Solved – Fligner-Killeen test of homogeneity of variances interpretation

Question

I have two samples that I want to verify that variances are equals in order to apply Wilcoxon rank sum test that assume that the variance are equals.

Here a boxplot

As you can see the variance look similar.

Using wilcox.test I can verify the non normality of these samples:

>shapiro.test(table$tempeture_stationA)

    Shapiro-Wilk normality test

data:  table$tempeture_stationA
W = 0.94385, p-value = 8.624e-06

> shapiro.test(table$tempeture_stationB)

    Shapiro-Wilk normality test

data:  table$tempeture_stationB
W = 0.95691, p-value = 0.0001091

As you can see these samples aren't normal distributed. So I can't use var.test, F test to compare two variances, because assume the normality of the samples. For this reason I decided to use Fligner-Killeen test. The result for these two samples is:

>fligner.test(table$tempeture_stationA, table$tempeture_stationB)

    Fligner-Killeen test of homogeneity of variances

data:  table$tempeture_stationA and table$tempeture_stationB
Fligner-Killeen:med chi-squared = 82.85, df = 52, p-value = 0.004177

The p-value from the Fligner-Killeen test is  0.004177

And indicates that variances are different. (Correct me if I'm wrong
please).

In the boxplot you can see that the variances are pretty similar, what
could be the reason for why the test indicates that variances are
different?

This is a similar question Fligner-Killeen homogeneity of variances test – is it accurate for unequal sample sizes?, but in my case the sample size is the same for both samples.

Before I test with var.test, I know that this test assumes normality, but I expected less difference in the results of these tests

> var.test(table$tempeture_stationA, table$tempeture_stationB)

    F test to compare two variances

data:  table$tempeture_stationA and table$tempeture_stationB
F = 0.99679, num df = 152, denom df = 152, p-value = 0.9842
alternative hypothesis: true ratio of variances is not equal to 1
95 percent confidence interval:
 0.7244371 1.3715303
sample estimates:
ratio of variances 
         0.9967885 

Edit 1

In response comment of @BruceET here the Stripcharts:

Edit 2

The data is measured every hour between 9:00 am and 4:00pm during a month of two sensors of temperature located in the same place, the purpose is analyse if there are significant difference between the measures of sensors.

Thanks in advance.

Answer 1

Comments:

(a) When making stripcharts, variations from the default are sometimes useful for visualizing data. Here are stripcharts for data somewhat similar to yours.

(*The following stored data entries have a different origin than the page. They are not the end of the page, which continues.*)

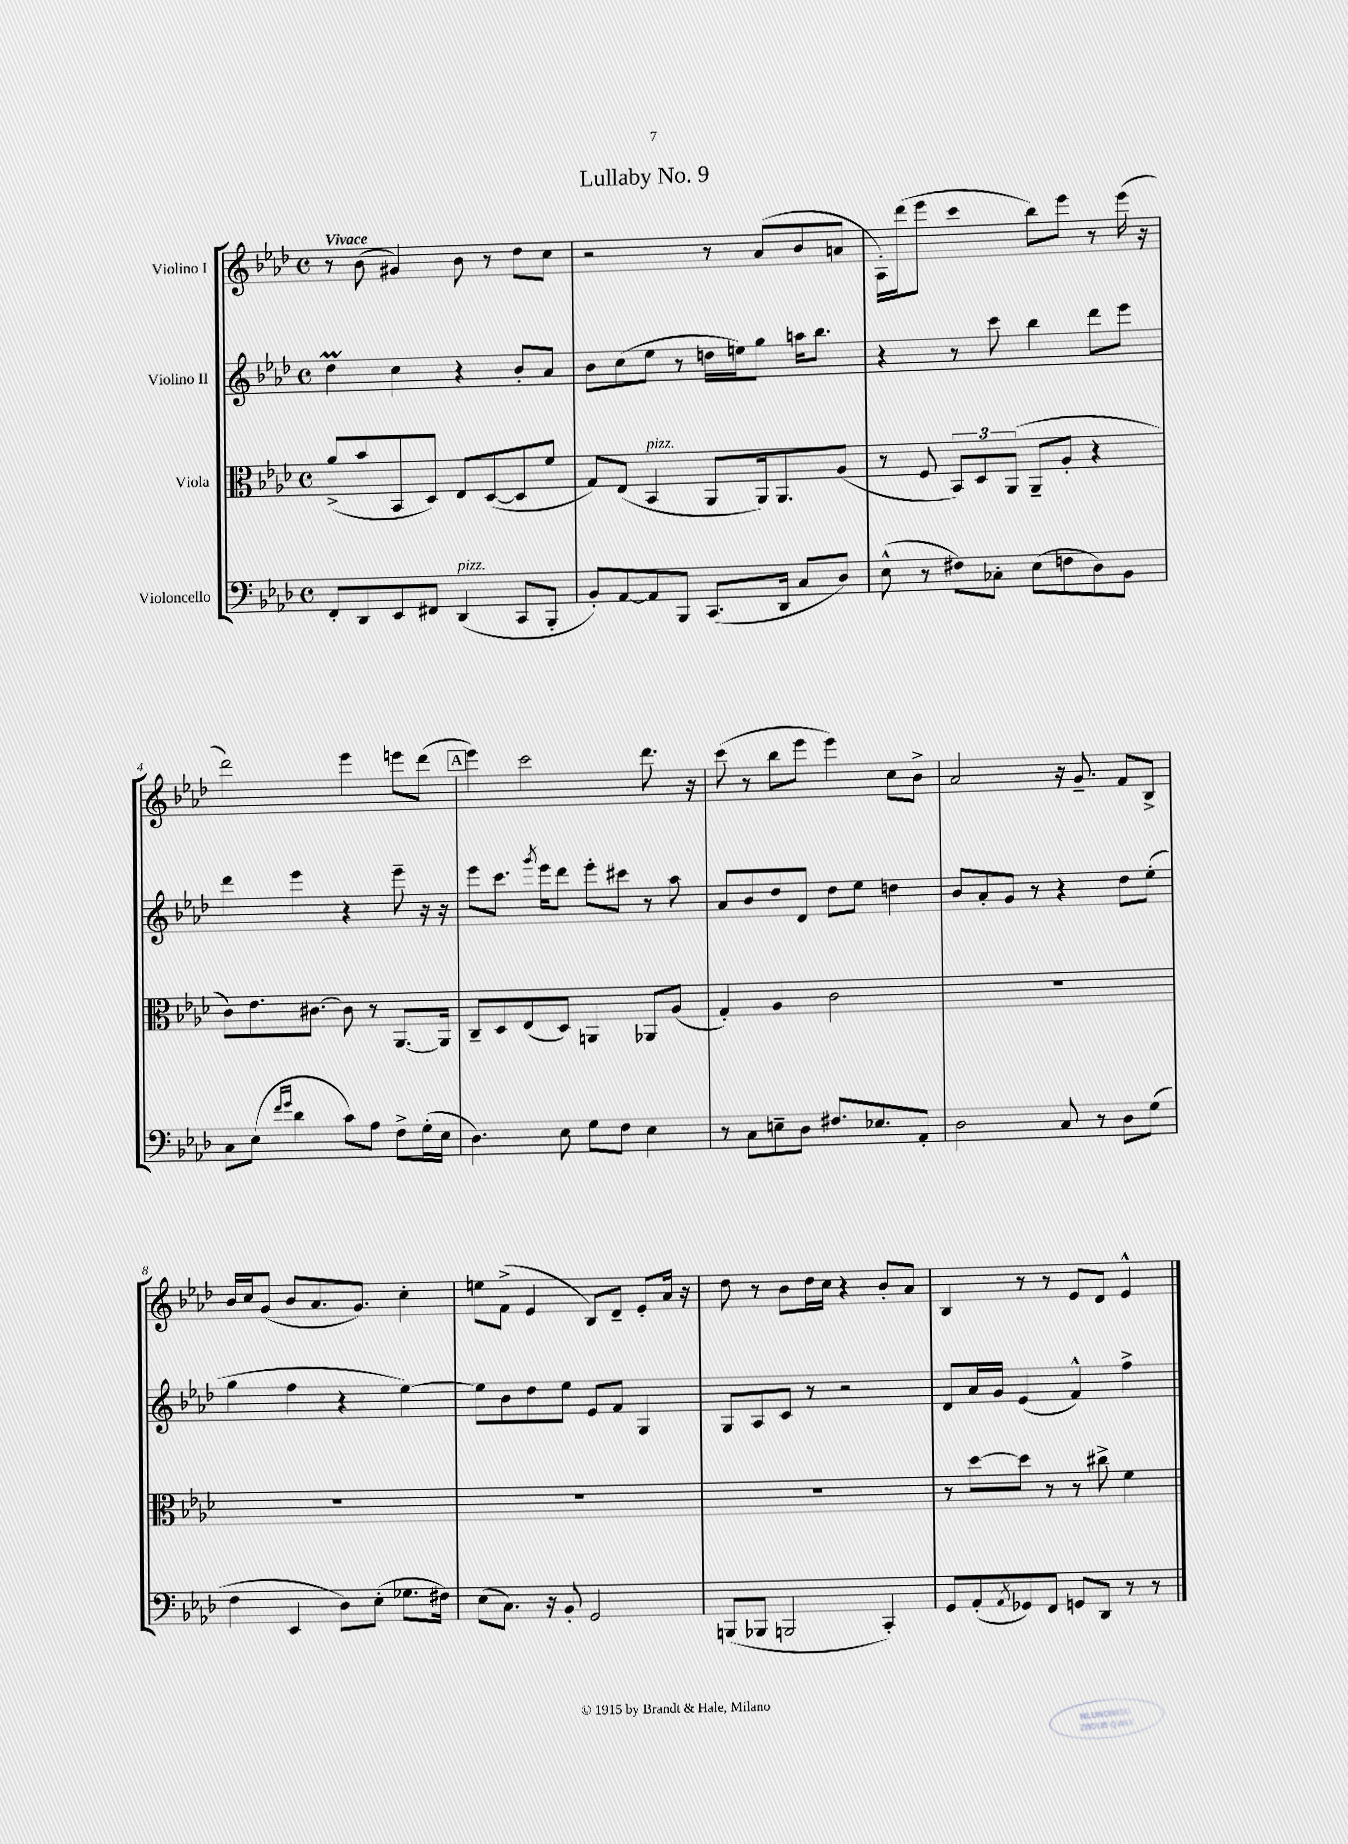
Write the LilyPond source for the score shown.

\header { title = "Lullaby No. 9" }
<<
\new StaffGroup <<
\new Staff = "s0" \with { instrumentName = "Violino I" } {
    \clef treble \key aes \major \defaultTimeSignature \time 4/4 \tempo "Vivace"
    r8 bes'8( gis'4) bes'8 r8 des''8 c''8 |
    r2 r8 aes'8( bes'8 a'8 |
    aes16-.) des'''16( ees'''8 c'''4 bes''8) ees'''8 r8 ees'''16( r16 |
    des'''2) ees'''4 e'''8 des'''8( |
    \mark \markup { \box "A" } ees'''4) c'''2 des'''8. r16 |
    c'''8( r8 bes''8 ees'''8 ees'''4) c''8 bes'8-> |
    aes'2 r16 g'8.-- f'8 bes8-> |
    bes'16 c''16 g'8( bes'8 aes'8. g'8.) c''4-. |
    e''8 f'8->( ees'4 bes8) des'8-- ees'8-. aes'16 r16 |
    des''8 r8 bes'8 des''16 c''16 r4 bes'8-. aes'8 |
    bes4 r8 r8 ees'8 des'8 ees'4-^ \bar "|." |
}
\new Staff = "s1" \with { instrumentName = "Violino II" } {
    \clef treble \key aes \major \defaultTimeSignature \time 4/4
    des''4\prall c''4 r4 bes'8-. aes'8 |
    bes'8 c''8( ees''8 r8 d''16 e''16) g''8 a''16 bes''8. |
    r4 r8 c'''8 bes''4 des'''8 ees'''8 |
    des'''4 ees'''4 r4 ees'''8-- r16 r16 |
    \mark \markup { \box "A" } ees'''8 c'''8. \acciaccatura { g'''8 } ees'''16 des'''8 ees'''8-. cis'''8 r8 aes''8 |
    aes'8 bes'8 des''8 des'8 des''8 ees''8 d''4 |
    bes'8 aes'8-. g'8 r8 r4 des''8 ees''8-.( |
    g''4 f''4 r4 ees''4~) |
    ees''8 bes'8 des''8 ees''8 ees'8 f'8 g4 |
    g8 aes8 c'8 r8 r2 |
    des'8 aes'16 g'16 ees'4( f'4-^) f''4-> \bar "|." |
}
\new Staff = "s2" \with { instrumentName = "Viola" } {
    \clef alto \key aes \major \defaultTimeSignature \time 4/4
    aes'8->( bes'8 bes,8 des8) ees8 des8~( des8 f'8 |
    g8) ees8( bes,4^\markup { \italic "pizz." } aes,8 aes,16) aes,8. aes8( |
    r8 f8 \tuplet 3/2 { bes,8) des8 aes,8( } aes,8-- aes8-. r4 |
    c'8) ees'8. cis'8.~ cis'8 r8 aes,8.~ aes,16 |
    \mark \markup { \box "A" } c8-- des8 ees8( des8) a,4 aes,8 aes8( |
    g4-.) aes4 c'2 |
    R1 |
    R1 |
    R1 |
    R1 |
    r8 des''8~ des''8 r8 r8 cis''8-> f'4 \bar "|." |
}
\new Staff = "s3" \with { instrumentName = "Violoncello" } {
    \clef bass \key aes \major \defaultTimeSignature \time 4/4
    f,8-. des,8 ees,8 fis,8 des,4^\markup { \italic "pizz." }( c,8 bes,,8-. |
    bes,8-.) aes,8~ aes,8 bes,,8 c,8.( des,16 c8 des8) |
    ees8-^( r8 fis8) ces8-. ees8( f8 des8) bes,8 |
    c8 ees8( \grace { f'16 g'16 } des'4 c'8) aes8 f8-> g16-.( ees16 |
    \mark \markup { \box "A" } des4.) ees8 g8 f8 ees4 |
    r8 c8 e8-- des8 fis8. ees8. aes,8-. |
    des2 c8 r8 des8 g8( |
    f4 ees,4 des8) ees8-.( ges8. fis16) |
    ees8( c8.) r16 bes,8-. g,2 |
    b,,8( bes,,8 b,,2 c,4-.) |
    g,8 aes,8-.( \acciaccatura { aes,8 } ges,8) f,8 g,8 des,8 r8 r8 \bar "|." |
}
>>
>>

a = 24 + 10*rbeta(150, 1.1, 1.1)  # generate fake data
b = 24 + 10*rbeta(150, 1.1, 1.1)

par(mfrow=c(2,1))                 # enable two panels per plot
  stripchart(x ~ gp, pch="|", ylim=c(.5, 2.5))   # narrow plotting symbol
  stripchart(x ~ gp, meth="j", ylim=c(.5, 2.5))  # jittered to mitigate overplotting
par(mfrow=c(1,1))                 # return to single-panel plotting

(b) I am beginning to wonder whether you have two independent samples or whether you have paired data. The very high P-value from your var.test is suspicious. (In my view, very high P-values are always worth a second look. "If the P-value is very small, reject the null hypothesis; it it is very large, suspect the model or the computation.") Here is what I got for my fake independent data:

var.test(a, b)

        F test to compare two variances

data:  a and b
F = 0.95059, num df = 149, denom df = 149, p-value = 0.7575
alternative hypothesis: true ratio of variances is not equal to 1
95 percent confidence interval:
 0.6886359 1.3121767
sample estimates:
ratio of variances 
         0.9505851 

var.test(x ~ gp)
  [essentially identical output]

Here are fake paired data (effect of pairing perhaps somewhat exaggerated):

err = rnorm(150, 0, .1);  aa = a + err
cor(a, aa)
[1] 0.9992711

You can check for pairing by looking at the correlation and by plotting.

par(mfrow=c(1,2))
 plot(a, b, pch=20, main="Independent");  plot(a, aa, pch=20, main="Paired")
par(mfrow=c(1,1))

For paired data var.test shows P-value near 1 [some output abridged], as in your Question.

var.test(a, aa)

        F test to compare two variances

data:  a and aa
F = 0.99757, num df = 149, denom df = 149, p-value = 0.9882
...

If your data are paired, you should consider the Wilcoxon signed-rank test, instead of the Wilcoxon rank-sum test. If you have further questions, please provide more detail about your data: how collected, purpose of study, and so on. Then perhaps one of us can offer further comments or advice.